%%
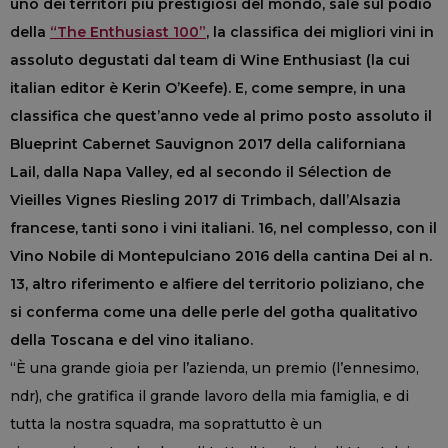
uno dei territori più prestigiosi del mondo, sale sul podio
della
“The Enthusiast 100”
, la classifica dei migliori vini in
assoluto degustati dal team di Wine Enthusiast (la cui
italian editor è Kerin O’Keefe). E, come sempre, in una
classifica che quest’anno vede al primo posto assoluto il
Blueprint Cabernet Sauvignon 2017 della californiana
Lail, dalla Napa Valley, ed al secondo il Sélection de
Vieilles Vignes Riesling 2017 di Trimbach, dall’Alsazia
francese, tanti sono i vini italiani. 16, nel complesso, con il
Vino Nobile di Montepulciano 2016 della cantina Dei al n.
13, altro riferimento e alfiere del territorio poliziano, che
si conferma come una delle perle del gotha qualitativo
della Toscana e del vino italiano.
“È una grande gioia per l’azienda, un premio (l’ennesimo,
ndr), che gratifica il grande lavoro della mia famiglia, e di
tutta la nostra squadra, ma soprattutto è un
%%
PROBLEM
The task calls for every line of the material that contains the string "della".

EXERCISE SOLUTION
della
Blueprint Cabernet Sauvignon 2017 della californiana
Vino Nobile di Montepulciano 2016 della cantina Dei al n.
della Toscana e del vino italiano.
ndr), che gratifica il grande lavoro della mia famiglia, e di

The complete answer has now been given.